The first city maps of Kathmandu, Patan and Bhaktapur were produced by Wolfgang Korn in 1968 in the context of the Physical Development Plan for the Kathmandu Valley (1969, pp. 75, 76, 153) based on aerial photographs taken by Erwin Schneider and Hansa Luftbild (Germany) in 1966. Korn elaborated these maps in 1971 to a scale of ca. 1:3,000, published by Heinrich Seemann in 1973 (Nepal 2019. Gestern noch verbotenes Land). Every map provides a list of shrines and temples (Kathmandu 132, Patan 177, Bhaktapur 63).

However phase 2 of the archive goes beyond documentation. Eka Archiving Resources is now training local staff in the museum to carry forward the archiving system as per industry norms. “In Nepal, we still don’t have the technical acumen to train young people in these skills. The pandemic, in a way, facilitated this task. In the past few months, young people from Kathmandu are getting trained in the art of archiving,” says Saraf.

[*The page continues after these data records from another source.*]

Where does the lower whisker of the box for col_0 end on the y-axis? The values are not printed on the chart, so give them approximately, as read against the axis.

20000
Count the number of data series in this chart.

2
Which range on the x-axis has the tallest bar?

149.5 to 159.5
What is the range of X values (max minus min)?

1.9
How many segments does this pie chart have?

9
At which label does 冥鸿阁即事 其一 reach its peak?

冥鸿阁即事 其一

Now that the archive has at least archival material dating back to 50 years, the task is now to make it accessible to architects and scholars. The team hopes to bring in scholars from across the year at least once a year. “There are so many interesting references to community living, and dwellings, which used to open up into courtyards. It is not just an archive of architectural heritage, but is also a repository of social behaviour of communities,” she elaborates. “The idea is to not just see how buildings were made, but also how people interacted with each other in this built environment.”

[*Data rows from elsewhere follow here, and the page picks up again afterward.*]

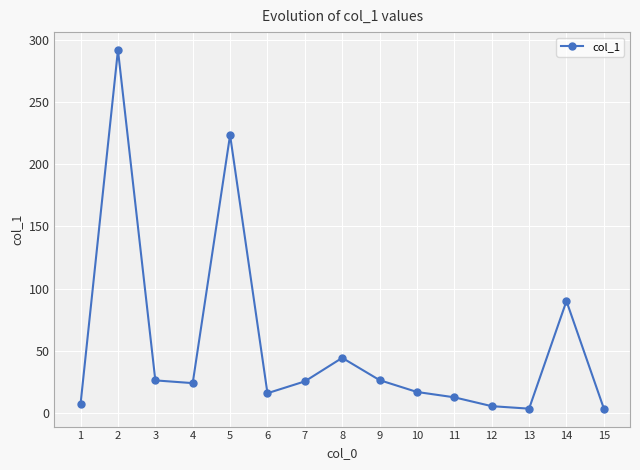

Does the chart display data point markers on the line(s)?

Yes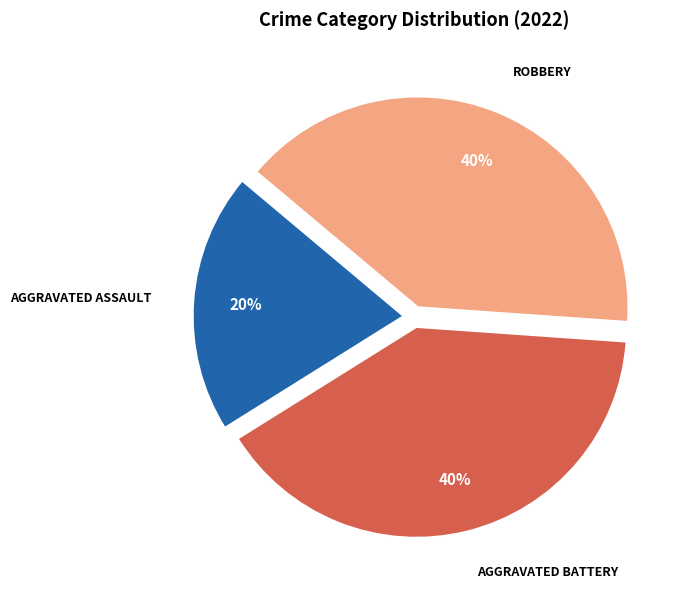

To the nearest percent, what is the average slice percentage?

33%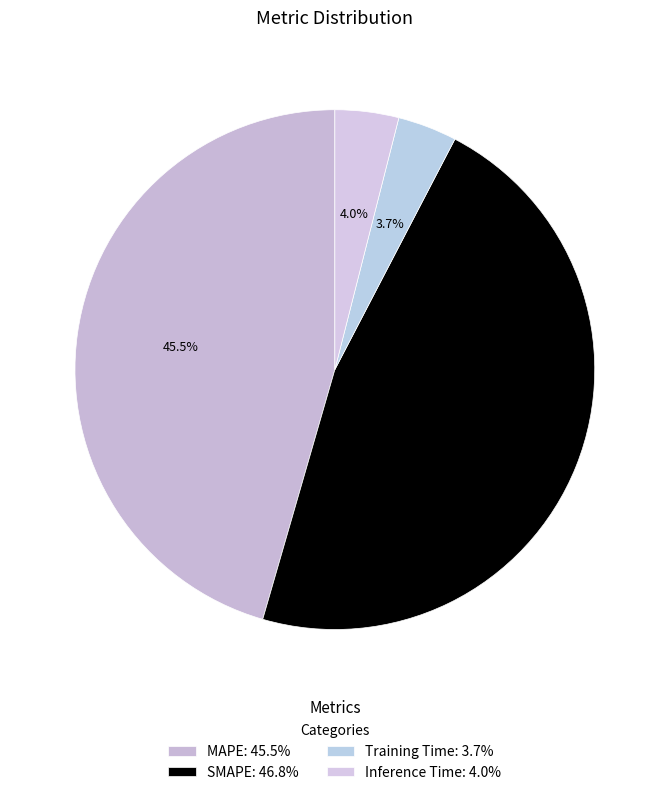

Count the number of slices in the pie.

4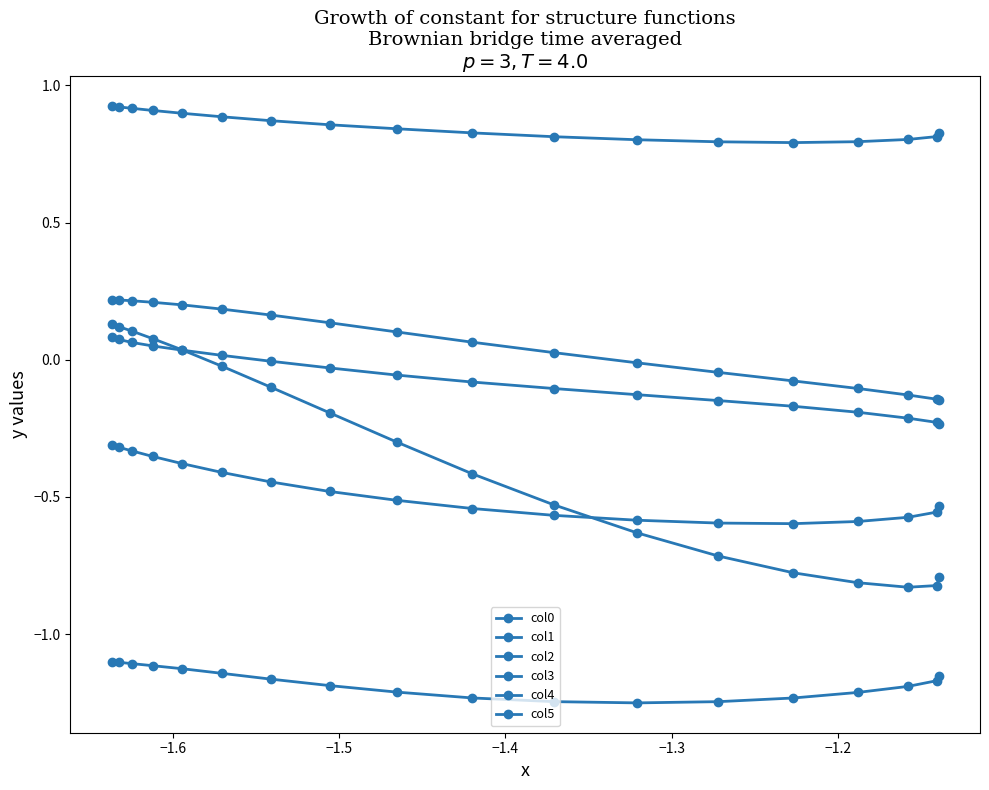

Which series has the largest range (max minus min)?

col0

Nepal lies within a seismic zone, and is prone to massive earthquakes. The archive has interesting revelations in this context as well, with the team having observed that historically, structures made with local materials, customised to terrain using local skills, have managed to withstand quakes much more than modern structures created with metal and glass. “During the great quake of 2015, temples in Patan did come down. But people felt a sense of responsibility towards them and built them back with the same material, drawn from the rubble. This only made them stronger. Technology should add to the community’s wisdom and not veer away from it,” says Saraf. “It needs to be in sync with the environment. By preserving these records, we hope that young architects and urban planners can refer to them for inspiration. Sustainable urban development is the need of the hour.”